Problem to work on: Select all lines in the records that include "right".

Dataset extract:

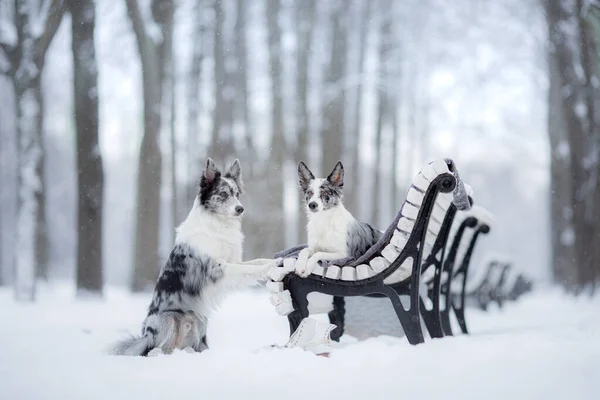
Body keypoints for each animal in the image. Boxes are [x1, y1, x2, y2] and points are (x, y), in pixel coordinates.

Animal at [111, 159, 280, 356]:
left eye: (237, 194)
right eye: (223, 194)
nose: (240, 209)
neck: (218, 224)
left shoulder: (232, 261)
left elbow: (256, 262)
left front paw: (273, 262)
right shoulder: (216, 268)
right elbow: (249, 268)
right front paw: (269, 268)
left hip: (200, 321)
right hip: (166, 320)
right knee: (154, 349)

Written solution:
right eye: (223, 194)
right shoulder: (216, 268)
right elbow: (249, 268)
right front paw: (269, 268)
right hip: (166, 320)
right knee: (154, 349)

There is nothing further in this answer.